NEW YORK—More than a quarter of New Yorkers have high blood pressure. Cutting back on salt is one of the key ways to manage this condition.
The good news is that you don’t have to throw away the salt shaker to reduce your sodium by a lot. That’s because only about 10 percent of the sodium we consume comes from the salt we add at the table or while cooking. The vast majority comes from processed foods.
Americans get about 11 percent of their calories from fast food, which is much higher in sodium than home-cooked food.
An ounce of beef has around 19 milligrams of sodium. A regular-size MacDonald’s hamburger (about 1 to 2 ounces) with all the fixings has about 480 milligrams. If you opt for McD’s quarter-pounder with bacon and cheese, you’ll be consuming 1,440 milligrams of sodium, nearly two-thirds of the recommended maximum daily intake of 2,300 milligrams.
Subway sandwiches, which have a reputation for being healthier, are actually not better when it comes to salt. With 1,470 milligrams, a 6-inch Big Hot Pastrami has more sodium than MacDonald’s quarter-pounder. A 6-inch tuna sub packs 600 milligrams of sodium—more than McD’s regular burger.
A key to cutting salt is to check what you buy. Foods like bread, canned beans, and soups, as well as condiments like ketchup, can all add surprising amounts of salt.
According to the USDA, a single slice of whole-wheat bread can have 340 milligrams of sodium, a figure that makes McDonald’s burger almost seem not so bad.
Annie King, a volunteer who has been on the high blood pressure task force of New York City’s health department for over eight years, advises people to read the labels of everything they buy.
“There’s so much hidden sodium in the food that you’ll be surprised at what you’re taking in,” she said at a health fair in Brooklyn on July 23.
King has high blood pressure herself and says that eating less salt and sugar helps her manage it. She also credits cutting salt with helping her lose weight.
No Need for Salt-Free
Salt has a bad reputation of being a big contributor to hypertension. But what many people don’t know is that the body needs salt to maintain a healthy blood pressure. Salt also allows the body to properly regulate fluid balance and is necessary for the nerves and muscles to function.
When sodium levels become too low—which can happen because of drinking too much water, using diuretics, or taking some anti-depressants or pain medications—a condition called hyponatremia can develop.
Hyponatremia causes cells to swell to dangerous levels, leading to symptoms like nausea and vomiting, headaches, confusion, loss of energy and fatigue, restlessness and irritability, muscle weakness, spasms, or cramps, seizures, and even coma, according to the Mayo Clinic.
Multiple studies have failed to find a solid link between sodium intake and heart disease or stroke, providing another reason not to abandon salt completely.
A review of federal health data conducted by researchers at Albert Einstein College in New York found “a significantly increased risk of death from cardiovascular disease associated with lower sodium diets,” even after accounting for risk factors like smoking, diabetes, and blood pressure.

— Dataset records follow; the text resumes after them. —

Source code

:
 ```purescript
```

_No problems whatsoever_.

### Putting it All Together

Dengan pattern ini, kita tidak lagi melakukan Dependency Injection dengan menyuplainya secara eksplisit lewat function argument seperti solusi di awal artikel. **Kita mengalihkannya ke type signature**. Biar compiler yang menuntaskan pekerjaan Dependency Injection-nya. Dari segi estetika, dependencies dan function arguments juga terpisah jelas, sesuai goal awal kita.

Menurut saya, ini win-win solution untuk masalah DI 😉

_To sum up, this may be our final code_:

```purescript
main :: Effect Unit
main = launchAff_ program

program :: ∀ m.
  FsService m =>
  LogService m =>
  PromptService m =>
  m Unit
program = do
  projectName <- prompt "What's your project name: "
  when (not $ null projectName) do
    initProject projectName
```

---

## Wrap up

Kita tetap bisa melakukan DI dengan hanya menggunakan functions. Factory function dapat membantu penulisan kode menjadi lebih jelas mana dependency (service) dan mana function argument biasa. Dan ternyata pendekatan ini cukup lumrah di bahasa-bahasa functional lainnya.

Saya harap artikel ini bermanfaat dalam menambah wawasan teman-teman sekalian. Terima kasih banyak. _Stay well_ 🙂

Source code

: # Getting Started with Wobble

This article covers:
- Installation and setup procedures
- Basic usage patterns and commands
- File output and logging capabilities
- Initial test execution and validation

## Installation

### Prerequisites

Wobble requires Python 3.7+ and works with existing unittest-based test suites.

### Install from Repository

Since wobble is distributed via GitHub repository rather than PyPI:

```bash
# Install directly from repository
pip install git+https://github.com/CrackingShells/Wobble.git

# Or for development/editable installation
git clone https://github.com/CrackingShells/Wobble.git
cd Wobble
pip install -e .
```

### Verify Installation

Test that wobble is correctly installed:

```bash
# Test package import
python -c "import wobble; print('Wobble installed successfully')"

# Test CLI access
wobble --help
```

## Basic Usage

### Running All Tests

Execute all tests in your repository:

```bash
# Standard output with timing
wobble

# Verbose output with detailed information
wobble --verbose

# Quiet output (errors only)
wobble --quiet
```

A study published in the American Journal of Hypertension also found no definitive connection between reduced-salt diets and decreased risk of heart disease, although salt reduction appeared to be of some benefit in lowering blood pressure.
The Centers for Disease Control recommends keeping the daily sodium intake to no more than 2,300 milligrams, with a lower limit of 1,500 milligrams for African-Americans, all individuals over 51 years of age, and people with diabetes, hypertension, or kidney disease.
It’s important to note that not all salt is equal. Sea salt contains trace minerals and usually none of the anti-caking chemicals found in regular, processed salt.
This article is provided for information only and is not meant to prescribe medical care. Please consult a physician for treatment of any medical problems.